One of the other guys staying here recommended we take the gondola up to the top of Whistler Mountain. Sounded like a nice ride and was pretty cheap entertainment for 3 hours. Unfortunately, the Gondola isn’t running yet for some reason so we were told we could take the ski lift up Blackcomb Mountain instead. Whistler Village has two mountains that you can get lifts up right from the town and in winter I assume ski right up to. Blackcomb is still ski-able until well into June so Gemma got her first walk in the snow.
To get to the top is 2 chair lift rides, (we put our jackets on after the first), a short bus ride and then another chair lift. This takes about 45 minutes in total. Upon beginning the final lift it began to rain. We both had our gortex jackets so were fine up to, but our legs got a little cold and wet in only jeans. Thankfully, as we got closer to the top, the rain actually turned to snow. I didn’t think it would still be snowing at this time of year!
Other than this we lazed around near the lake and read books. Nothing else to tell really though we enjoyed it very much, we would stay longer and look for work but we might miss out on something better!
We are back off to Vancouver now for just the one night before continuing our moose tour into the rockies.
Chalet Alta VistaOriginally uploaded by simmogem.
This is Chalket Alta VIsta – what a relief to the normal backpackers we have been visiting! This is our accommodation in Whistler, about a fifteen minute walk from the ski village and only minutes to the lake and Whistler Golf Course.

◆ Saved entries
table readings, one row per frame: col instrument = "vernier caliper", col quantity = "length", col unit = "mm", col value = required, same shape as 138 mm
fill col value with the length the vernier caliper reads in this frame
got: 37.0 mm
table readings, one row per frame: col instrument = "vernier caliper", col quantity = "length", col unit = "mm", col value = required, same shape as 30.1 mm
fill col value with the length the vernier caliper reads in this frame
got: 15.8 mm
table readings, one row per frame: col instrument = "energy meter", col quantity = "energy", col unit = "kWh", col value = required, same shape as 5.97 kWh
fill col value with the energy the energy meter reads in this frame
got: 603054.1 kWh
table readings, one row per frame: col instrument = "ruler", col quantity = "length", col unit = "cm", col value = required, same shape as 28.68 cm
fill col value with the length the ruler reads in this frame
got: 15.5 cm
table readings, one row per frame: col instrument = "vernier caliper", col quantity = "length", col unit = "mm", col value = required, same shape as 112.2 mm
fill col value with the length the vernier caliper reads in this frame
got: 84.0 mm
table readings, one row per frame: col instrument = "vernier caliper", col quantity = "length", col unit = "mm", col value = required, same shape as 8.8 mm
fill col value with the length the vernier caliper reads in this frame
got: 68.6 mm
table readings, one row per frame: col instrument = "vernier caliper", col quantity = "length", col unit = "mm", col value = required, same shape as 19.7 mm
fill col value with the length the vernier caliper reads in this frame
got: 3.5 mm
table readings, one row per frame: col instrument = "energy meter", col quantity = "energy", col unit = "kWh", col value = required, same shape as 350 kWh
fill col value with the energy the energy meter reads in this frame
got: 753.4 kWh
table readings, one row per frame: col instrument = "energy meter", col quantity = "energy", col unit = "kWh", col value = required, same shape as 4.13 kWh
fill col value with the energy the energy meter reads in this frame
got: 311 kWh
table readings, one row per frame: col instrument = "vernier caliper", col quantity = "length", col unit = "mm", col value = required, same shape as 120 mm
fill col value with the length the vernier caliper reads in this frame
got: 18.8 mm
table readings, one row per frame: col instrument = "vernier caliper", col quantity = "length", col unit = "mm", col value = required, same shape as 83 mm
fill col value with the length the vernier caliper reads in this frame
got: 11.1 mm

◆ Exercise tasks
A – According to the Whistler travel passage, how long does the trip to the top of Blackcomb Mountain take in total?
B – Decide whether each statement agrees with the Whistler travel passage, answering yes or no and quoting the words that settle it: (i) The gondola up Whistler Mountain was running during the visit. (ii) The rain turned to snow near the top of the final lift. (iii) The accommodation is about a fifteen minute walk from the ski village.
C – Carry on writing the Whistler travel passage, starting right after its last sentence.

◆ Results of the tasks
A – About 45 minutes.

B –
(i) No: "the Gondola isn’t running yet for some reason"
(ii) Yes: "as we got closer to the top, the rain actually turned to snow"
(iii) Yes: "about a fifteen minute walk from the ski village"

C –
The Chalet is like a big house and very comfortable. We stayed three nights and spent a lot of time lounging about and doing short trips into the ski village. We met some great people here and we were sad to leave. One such person was Craig, a fellow Australian who lived and worked in the Chalet and had actually met Simon three years earlier!
Neither recognised one another although we were sure that there was some connection as Craig was from the Illawarra and had a number of friends from the Shire. It was only while Simon and Craig were talking cars (I left them for a second!) that they realised they had met before. Simon mentioned that he lived in Bangor and Craig started to describe someone he once knew who lived in Bagor, described Simon’s street and that this guy owned a Toyota Soarer – it was at this point that Simon realised Craig was describing him!
They had met through the Toymods car club and even more bizarre Simon had driven Craig in his car for over an hour once yet still hadn’t recognised him. Craig was able to log onto his computer and show Simon photos of his car!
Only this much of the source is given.